The Green Report

Distributed Test Recommendations

Note: All examples can be found here.

The goals of the Green Team

Improve green consistency of distributed tests
Mass test runs determined which tests we worked on

Prioritized any tests that failed more than once in our mass test runs

Fixed about 35 issues (working on more)
Spent about a quarter of our time fixing product bugs
Anecdotal improvements for Geode developers

“CIO board is cleaner”
“Seeing more Green pull requests”

Green Team Progress

If I had a nickel for every thread sleep related failure...

What was helpful vs unhelpful

Helpful

Clean test code
All callback and domain classes are specific to test and organized as inner classes within the test class
Use of non-deprecated APIs
Use of AssertJ instead of Assert

Unhelpful

Asynchronous activity
Thread.sleep or Wait.pause calls
Major refactorings such as modularization
Non-thread-safe static product test hooks
TestHelper classes and custom startup rules that configure processes or perform actions
Generalized callback and domain classes reused by more than one test
Tests that use dunit working directories instead of TemporaryFolder Rule
Catching unexpected exceptions
Instantiating a dunit class again from a static method

What you can do to make things better?

Avoid thread sleeping

Awaitility -- await for some state to change
CountDownLatch -- coordinate between VMs and/or threads
Mockito Spy and Verify
- Verify with timeout can be used instead of Awaitility

Wrap anything with spy or use it to implement a callback such as CacheListener
Verify is used to validate number of invocations with optional timeout

All timeouts should use GeodeAwaitility.getTimeout()
Possible exceptions to the rule

Busy waiting in loops (Awaitility is usually a better option than custom looping)
Slow receiver/listener type testing (there’s probably a better way to do it)

Examples: SleepDistributedTest, MultiThreadedIntegrationTest

It’s not polite to eat all the exceptions...

Exception handling

Expected vs unexpected exceptions in tests
Never catch unexpected exceptions.
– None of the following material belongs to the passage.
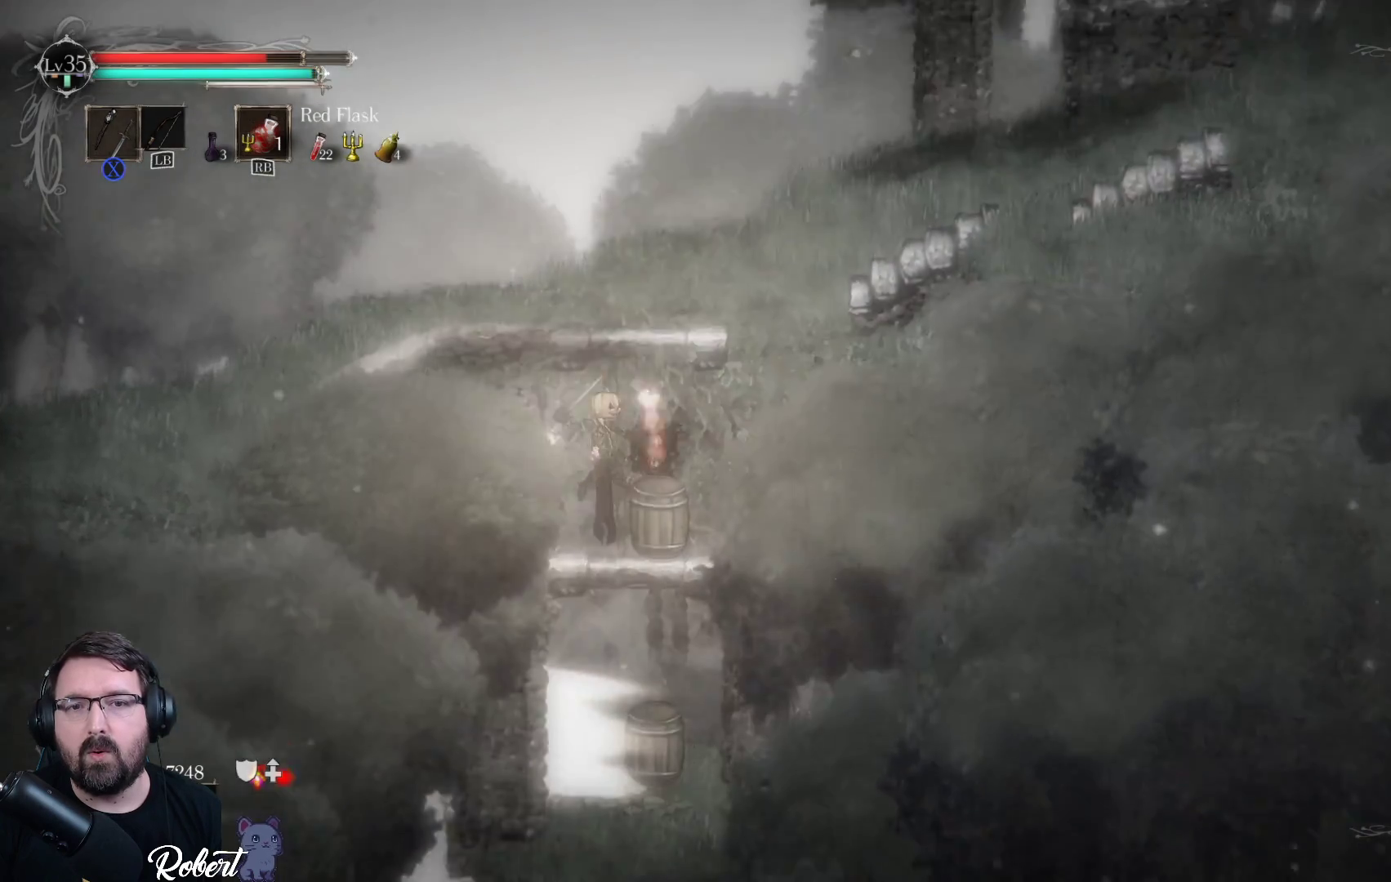
{"buttons": [], "left_stick": "up-right", "right_stick": "center", "events": [[67, "A", "up"], [333, "left_stick", "up-right"]]}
That is bad... way bad...

Special case: Asynchronous actions may need to catch checked exceptions and use ErrorCollector

Use method throws clause for unexpected exceptions

The alternative serves to make failures more opaque.
Fixing test failures (as you will have to do at some point) is all about visibility into the problems of the test.
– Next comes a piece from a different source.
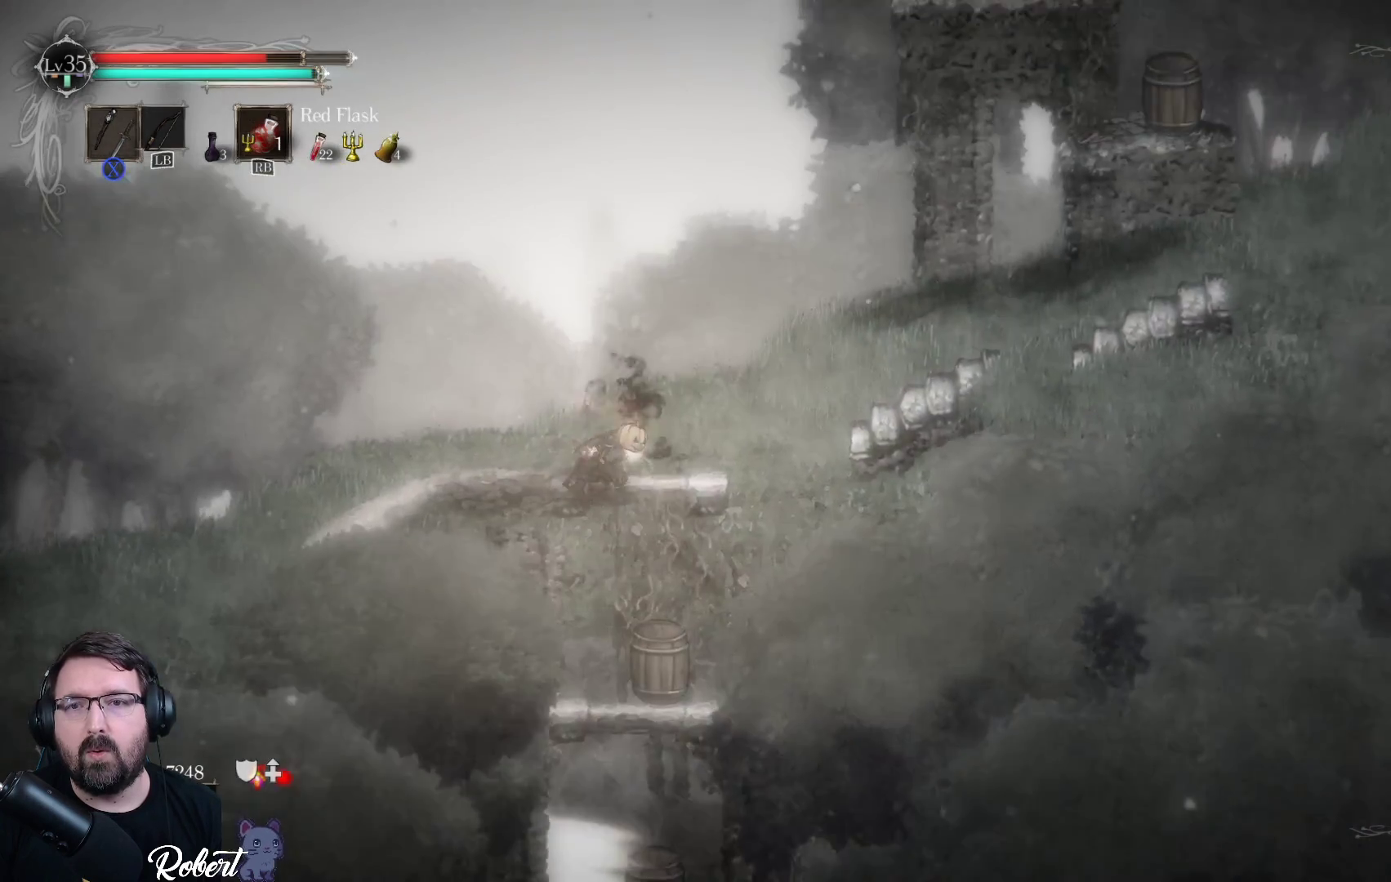
{"buttons": [], "left_stick": "up-right", "right_stick": "center", "events": []}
Use AssertJ catchThrowable or assertThatThrown for expected exceptions

Avoid using JUnit expected exception support such as ExpectedException Rule or Test annotation expected element. Example: @Test(expected = Exception.class)
Remember to catch specific exceptions, not whole parent classes. If someone adds an additional exception, will it break your test?

Examples: ErrorHandlingTest, ExpectedExceptionTest

Sometimes you think they’re helping...

Minimize helper classes

All test code should be in the test class
Test should directly use Geode User APIs without helper classes

Most Geode developers already know the Geode APIs or should learn them
See how Geode is configured and what’s happening directly in the test code
Easier to debug especially if product bugs are suspected
Developers understand usability issues in the Geode User APIs
Every layer between the test and what you are testing obscures the test and make debugging more difficult for you and everyone else

Avoid generalizing classes such as CacheListeners for many tests
- Use specialized inner classes that are specific to the tests in the test class
- Flexibility and generalization are sources of complexity
- Complexity is a source of bugs and difficult debugging
- Complexity and generalization is a wall that prevents people from making educated changes
- All code including configuration should be in the test class
- Write your code for the next person to look at it.
Helper classes cause problems
- Obscure what’s happening
- Proliferate bad anti-patterns
- Combine test classes that should be separate

Challenges when handling things asynchronously...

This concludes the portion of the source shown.